Un long soupir de soulagement. Ce fut la réaction des modérés italiens en découvrant les résultats des élections locales en Emilie-Romagne le 26 janvier dernier. Le Gouverneur sortant Stefano Bonaccini (Parti Démocrate) a été réélu par 51,4% des voix contre 42,7 pour Lucia Borgonzini, candidate de la Ligue.

 

Le premier revers électoral de Salvini

 

Et pourtant, Matteo Salvini avait tout mis en oeuvre ces derniers mois pour faire de ce scrutin un enjeu national.
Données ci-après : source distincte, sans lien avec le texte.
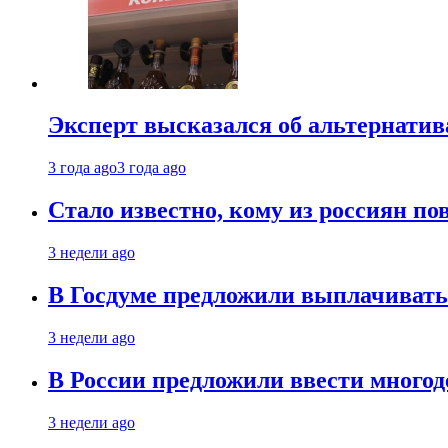
Эксперт высказался об альтернати
3 года ago
3 года ago
Стало известно, кому из россиян по
3 недели ago
В Госдуме предложили выплачивать
3 недели ago
В России предложили ввести много
3 недели ago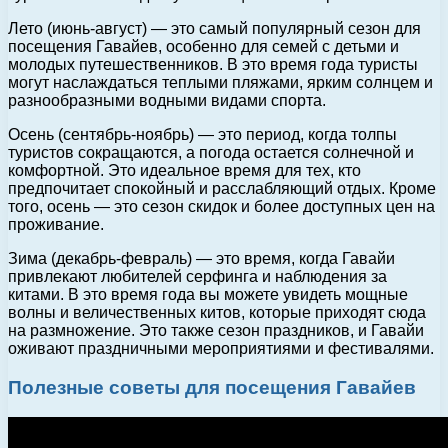
Лето (июнь-август) — это самый популярный сезон для
посещения Гавайев, особенно для семей с детьми и
молодых путешественников. В это время года туристы
могут наслаждаться теплыми пляжами, ярким солнцем и
разнообразными водными видами спорта.
Осень (сентябрь-ноябрь) — это период, когда толпы
туристов сокращаются, а погода остается солнечной и
комфортной. Это идеальное время для тех, кто
предпочитает спокойный и расслабляющий отдых. Кроме
того, осень — это сезон скидок и более доступных цен на
проживание.
Зима (декабрь-февраль) — это время, когда Гавайи
привлекают любителей серфинга и наблюдения за
китами. В это время года вы можете увидеть мощные
волны и величественных китов, которые приходят сюда
на размножение. Это также сезон праздников, и Гавайи
оживают праздничными мероприятиями и фестивалями.
Полезные советы для посещения Гавайев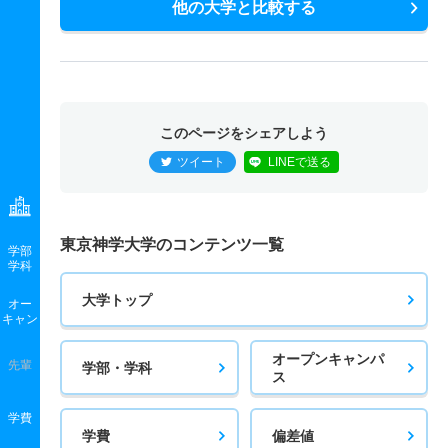
他の大学と比較する
このページをシェアしよう
ツイート
LINEで送る
東京神学大学のコンテンツ一覧
学部
学科
大学トップ
オー
キャン
オープンキャンパ
先輩
学部・学科
ス
学費
学費
偏差値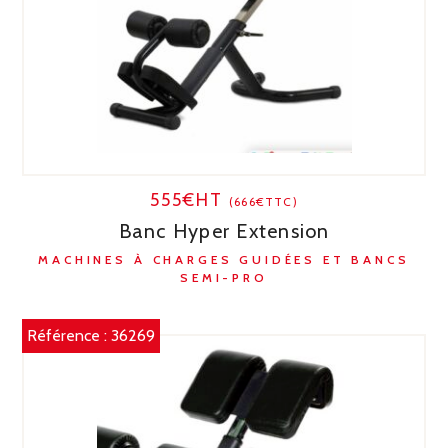
555€HT
(666€TTC)
Banc Hyper Extension
MACHINES À CHARGES GUIDÉES ET BANCS
SEMI-PRO
Référence :
36269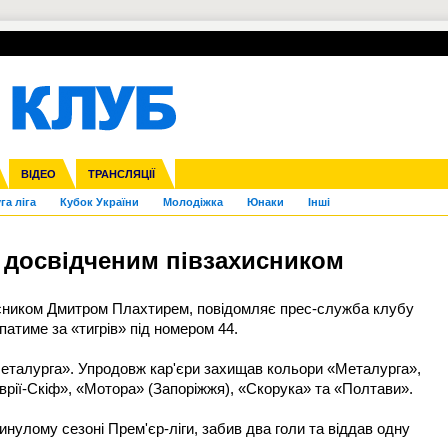
УПЛ-ПЕРЕХОДИ
СКРИЖАЛІ
ЄВРОКУБКИ
Зол
нфедерацій
Франція
ВІДЕО
Ліга націй
Інші
ЧЄ-2015 (U-21)
ТРАНСЛЯЦІЇ
Ліга конференцій
Копа Америка
ЄВРО-2024
ЧС-2018
OI-2024
ЄВРО-2020
ЧС-2026
Ч
га ліга
Кубок України
Молодіжка
Юнаки
Інші
я досвідченим півзахисником
ахисником Дмитром Плахтирем, повідомляє прес-служба клубу
патиме за «тигрів» під номером 44.
еталурга». Упродовж кар'єри захищав кольори «Металурга»,
врії-Скіф», «Мотора» (Запоріжжя), «Скорука» та «Полтави».
минулому сезоні Прем'єр-ліги, забив два голи та віддав одну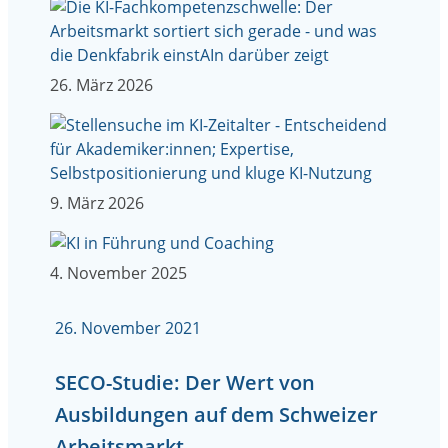
26. März 2026
9. März 2026
4. November 2025
26. November 2021
SECO-Studie: Der Wert von
Ausbildungen auf dem Schweizer
Arbeitsmarkt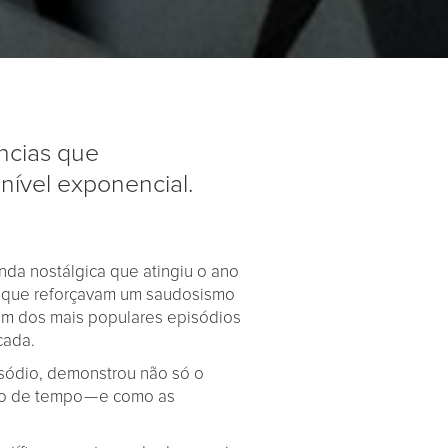
ências que
ível exponencial.
onda nostálgica que atingiu o ano
 que reforçavam um saudosismo
m dos mais populares episódios
cada.
isódio, demonstrou não só o
o de tempo — e como as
Le défi était de taille, tant l’Emilie-Romagne est décrite comme « un bastion rouge », puisqu’elle est dirigée par la Gauche depuis plus de 50 ans.
Salvini a voulu tenir le pari, coûte que coûte, afin de mettre la pression sur Rome et potentiellement obtenir des élections anticipées en cas de victoire. Ce n’en fut rien, contrairement aux sondages qui prédisaient la possible victoire de Salvini quelques jours avant le scrutin. Il a pourtant tout donné, abandonnant au second plan la candidate régionale : 300 meetings et réunions publiques en moins de trois mois et des mises en scène quotidiennes sur les réseaux sociaux.

 

En face, il a trouvé « un mur rouge » comme certains le dénomme.
 
Un bilan positif du candidat de Gauche sortant, comprenant une bonne gestion administrative, un taux de chômage de 5,9% ou une croissance de 2,2% en 2018. Mais surtout l’extraordinaire influence de la dynamique des sardines, mouvement citoyen de jeunes né dans la région devenu symbole nationale de la protestation et de la résistance contre l’extrême droite incarnée par Salvini.

 

Du reste, les habitants de l’Emilie-Romagne ne s’y sont pas trompés et se sont mobilisés avec un taux de participation de 67,67% contre 37% lors des précédentes régionales.
 
Effet de levier, dans les faits Salvini 70 000 voix par rapport aux élections européennes dans cette même région.